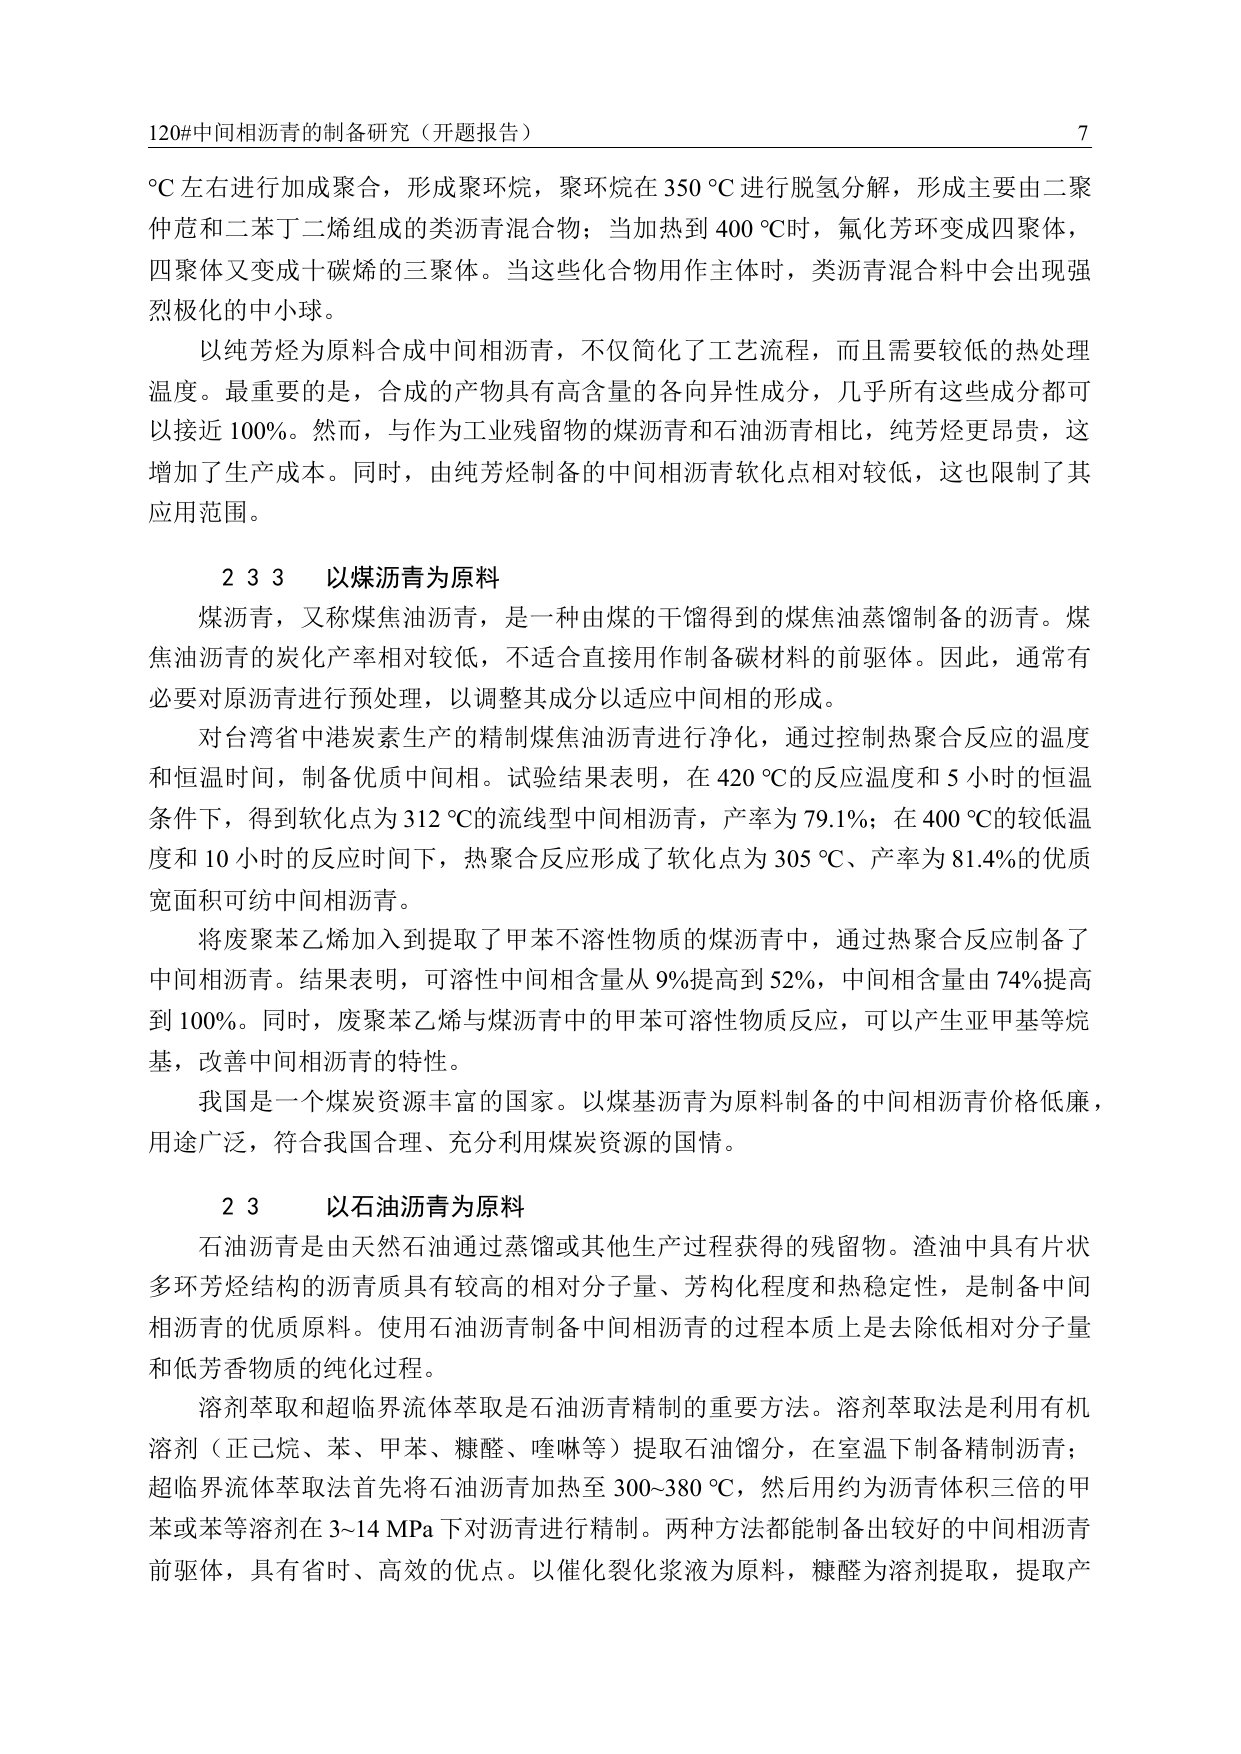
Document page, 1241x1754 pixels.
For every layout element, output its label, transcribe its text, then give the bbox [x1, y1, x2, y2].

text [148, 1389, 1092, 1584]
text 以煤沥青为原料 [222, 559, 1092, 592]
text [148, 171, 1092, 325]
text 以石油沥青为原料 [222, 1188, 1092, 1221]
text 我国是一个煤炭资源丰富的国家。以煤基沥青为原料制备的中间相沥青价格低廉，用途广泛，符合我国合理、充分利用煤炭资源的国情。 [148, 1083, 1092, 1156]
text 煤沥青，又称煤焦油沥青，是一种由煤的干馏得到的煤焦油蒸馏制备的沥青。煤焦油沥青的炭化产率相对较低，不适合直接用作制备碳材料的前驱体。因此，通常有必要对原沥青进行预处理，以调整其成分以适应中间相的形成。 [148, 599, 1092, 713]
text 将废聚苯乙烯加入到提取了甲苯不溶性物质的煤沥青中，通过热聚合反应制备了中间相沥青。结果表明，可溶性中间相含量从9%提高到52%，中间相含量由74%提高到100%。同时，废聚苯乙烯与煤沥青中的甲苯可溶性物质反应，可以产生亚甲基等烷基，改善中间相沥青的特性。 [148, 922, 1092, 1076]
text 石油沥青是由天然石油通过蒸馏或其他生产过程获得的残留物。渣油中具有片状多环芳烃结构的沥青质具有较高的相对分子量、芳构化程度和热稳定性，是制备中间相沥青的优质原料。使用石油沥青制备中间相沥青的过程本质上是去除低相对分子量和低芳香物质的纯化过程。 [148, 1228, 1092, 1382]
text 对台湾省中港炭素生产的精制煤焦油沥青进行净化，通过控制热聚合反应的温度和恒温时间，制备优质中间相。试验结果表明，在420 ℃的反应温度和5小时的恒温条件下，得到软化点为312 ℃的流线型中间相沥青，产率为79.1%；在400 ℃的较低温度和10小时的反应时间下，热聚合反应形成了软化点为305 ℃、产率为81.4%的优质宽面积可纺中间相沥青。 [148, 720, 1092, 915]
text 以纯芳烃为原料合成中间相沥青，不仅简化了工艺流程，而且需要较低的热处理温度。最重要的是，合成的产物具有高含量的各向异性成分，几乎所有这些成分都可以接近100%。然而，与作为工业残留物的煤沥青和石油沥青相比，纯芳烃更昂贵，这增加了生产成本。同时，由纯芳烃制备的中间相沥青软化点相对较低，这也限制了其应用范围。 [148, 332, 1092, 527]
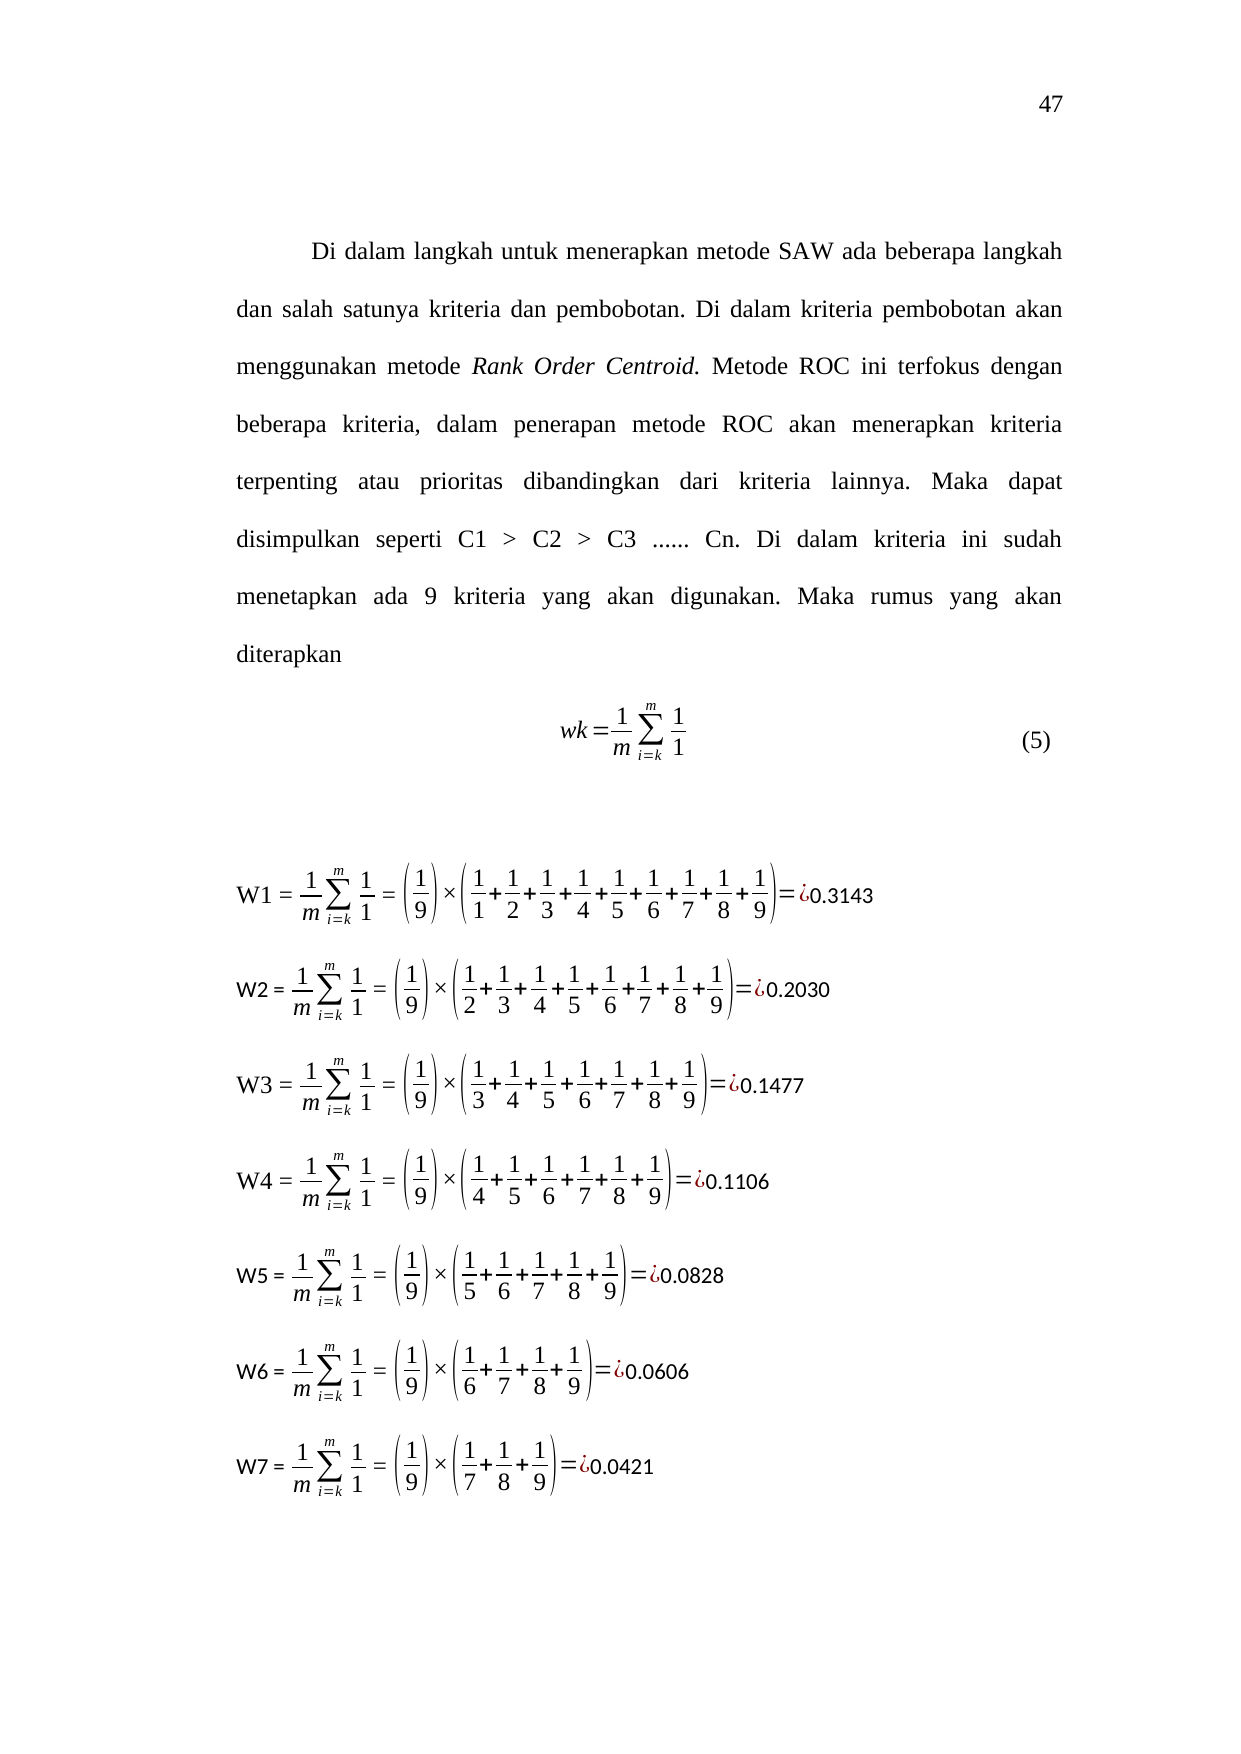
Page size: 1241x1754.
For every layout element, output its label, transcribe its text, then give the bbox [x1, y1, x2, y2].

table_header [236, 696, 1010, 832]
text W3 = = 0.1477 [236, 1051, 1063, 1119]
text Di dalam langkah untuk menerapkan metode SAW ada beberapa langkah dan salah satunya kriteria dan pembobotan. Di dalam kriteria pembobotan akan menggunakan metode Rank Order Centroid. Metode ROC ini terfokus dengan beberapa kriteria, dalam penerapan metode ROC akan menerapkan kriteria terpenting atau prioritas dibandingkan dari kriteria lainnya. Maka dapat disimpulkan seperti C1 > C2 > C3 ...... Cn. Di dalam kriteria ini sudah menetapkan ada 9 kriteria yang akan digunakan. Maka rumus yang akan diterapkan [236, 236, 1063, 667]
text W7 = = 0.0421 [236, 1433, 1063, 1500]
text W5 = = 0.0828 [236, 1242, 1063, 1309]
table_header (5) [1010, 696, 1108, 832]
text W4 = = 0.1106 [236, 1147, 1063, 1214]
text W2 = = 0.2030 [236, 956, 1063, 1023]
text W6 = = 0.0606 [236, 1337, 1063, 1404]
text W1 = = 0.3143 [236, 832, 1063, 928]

########

**What the exercise asks**
Nothing before the line holding "Page size: 1241x1754." belongs in the answer. Repeat that line and the rest of the listing exactly.

**Answer box**
Page size: 1241x1754.
For every layout element, output its label, transcribe its text, then give the bbox [x1, y1, x2, y2].

table_header [236, 696, 1010, 832]
text W3 = = 0.1477 [236, 1051, 1063, 1119]
text Di dalam langkah untuk menerapkan metode SAW ada beberapa langkah dan salah satunya kriteria dan pembobotan. Di dalam kriteria pembobotan akan menggunakan metode Rank Order Centroid. Metode ROC ini terfokus dengan beberapa kriteria, dalam penerapan metode ROC akan menerapkan kriteria terpenting atau prioritas dibandingkan dari kriteria lainnya. Maka dapat disimpulkan seperti C1 > C2 > C3 ...... Cn. Di dalam kriteria ini sudah menetapkan ada 9 kriteria yang akan digunakan. Maka rumus yang akan diterapkan [236, 236, 1063, 667]
text W7 = = 0.0421 [236, 1433, 1063, 1500]
text W5 = = 0.0828 [236, 1242, 1063, 1309]
table_header (5) [1010, 696, 1108, 832]
text W4 = = 0.1106 [236, 1147, 1063, 1214]
text W2 = = 0.2030 [236, 956, 1063, 1023]
text W6 = = 0.0606 [236, 1337, 1063, 1404]
text W1 = = 0.3143 [236, 832, 1063, 928]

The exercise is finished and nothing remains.